It was amazing to watch the ecosystem that is nature in its fullest. While the lions ate, the jackals circled anxiously waiting for a moment where they could sneak in to grab a quick bite. Two huge hawks circled overhead, waiting for their turn. About 75 meters to the east, a flock of 15 ostrich huddled, waiting for the lions to finish and move on before they resumed their day. All in all, it was an amazing site to behold. At the time we were pulling up, I was actually on my blackberry sending a message about taking share form our competition. What an analogy! I emailed a good friend of mine at work who would understand and he replied with the best possible answer - send me a picture! On that note, we are at about a thousand for the trip thus far. We haven't been able to upload any yet but we will continue to try.
We drove approximately two hours to Gibbs Farm once we left the park. The drive was smooth as the highway was only 6 years old. We passed a small village where peoples form 35 tribes resided - apparently this is a heavily trafficked area by tourists and many have set up shops along the major routes to peddle their goods. I was able to start The Fountainhead on the way - Ayn Rand's forward was thought provoking by itself, I can't wait to get deeper.
We arrived at Gibb's Farm at 1:00 and were greeted with fresh rhubarb juice and hot towels. The porters took our bags to our room and, upon entry, we were simply blown away. This is truly a remnant of British colonial times. We have a private cottage overlooking the coffee fields and the vegetable farm, high on a hill. It has hard wood floors, a patio overlooking the fields, and it beautifully appointed with everything one would ask for in a 5 star NY hotel room. The bathroom has indoor and private outdoor showers (I don't think I will have that much wine, but you never know. I'm enjoying a fantastic South African cab as I write this blog!

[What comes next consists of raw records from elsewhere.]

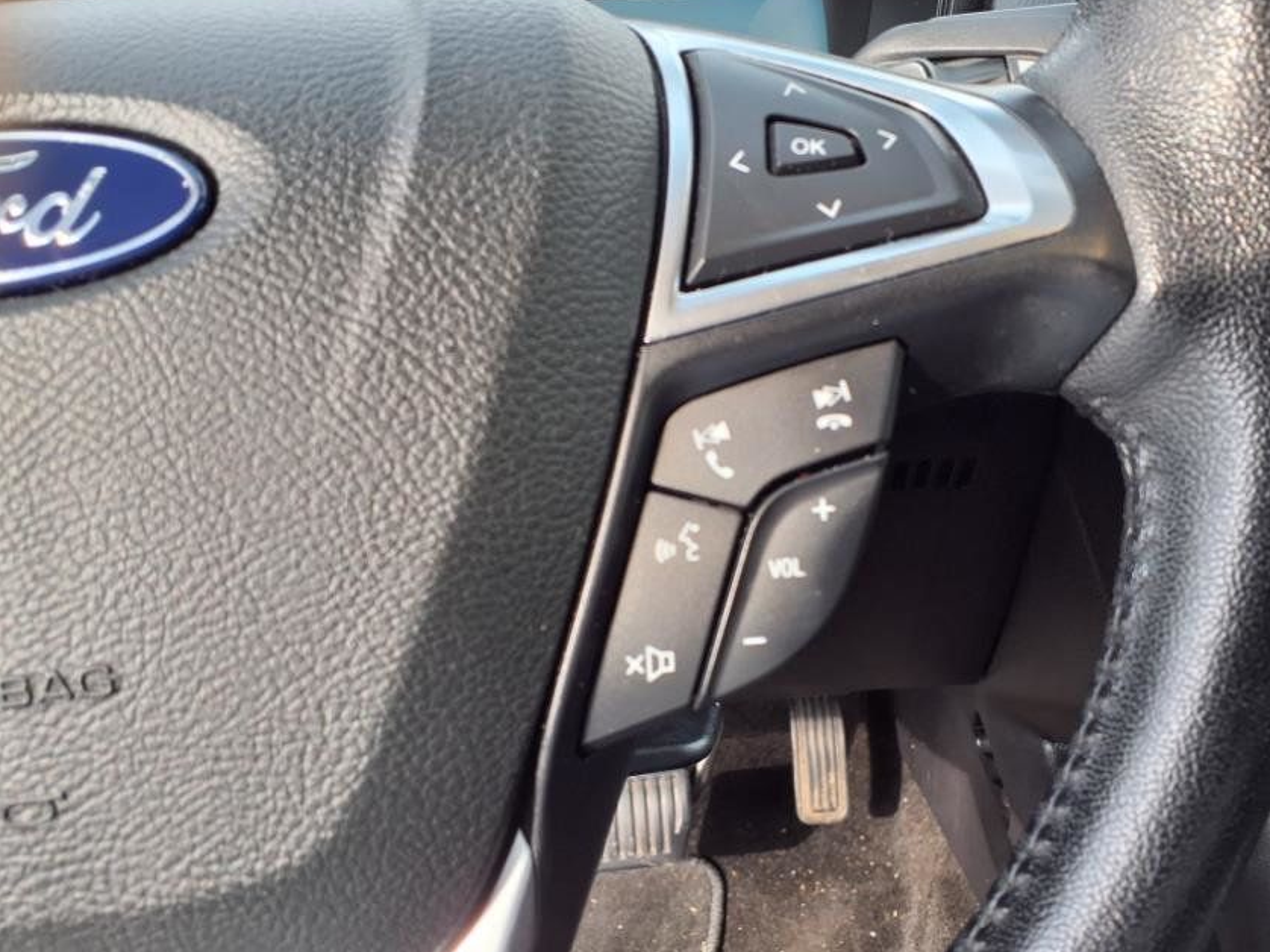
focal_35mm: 33
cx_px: 724
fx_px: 1210
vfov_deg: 42.8
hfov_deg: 55.2
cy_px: 540
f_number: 1.9
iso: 40
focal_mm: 3.58
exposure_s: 1/132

Anyway, we took a walking tour of the grounds this afternoon - they called it a nature walk - and I can tell you one thing with confidence... whether in upstate NY, North GA or the middle of Africa, nature walks just suck. I was bored out of my mind for two hours. They did go over how they grow, pick, process and roast coffee beans which Jenn found somewhat interesting. I was busy trying to climb the elephant lookout tower. Apparently they get sick of eating acacia tree bark and like to try to sneak in to eat the fruit trees and cabbages. I do so love elephants.
Anyway, after the "awesome" walk in the woods, we headed back for hot showers and a little wine before dinner. I'm sure it will be amazing as the food at lunch was simply phenomenal. Oh, they actually had COLD beer vs. the room temperature Tusker we had been drinking in the field.
I am so excited for tomorrow as in the morning we are off to the lake nearby to see the hippo - not sure why but I am really fired up for them. We have the afternoon off so I am going mountain biking with one of our safari-mates while Jenn is contemplating a massage, a tour of the local village or just some quiet reading time overlooking the plantation.
More to come tomorrow - we could not ask for anything more thus far. I had to call Walter and tell him about the difference between our Kilimanjaro trek accommodations and what Jenn and I have experienced. All he could do was laugh.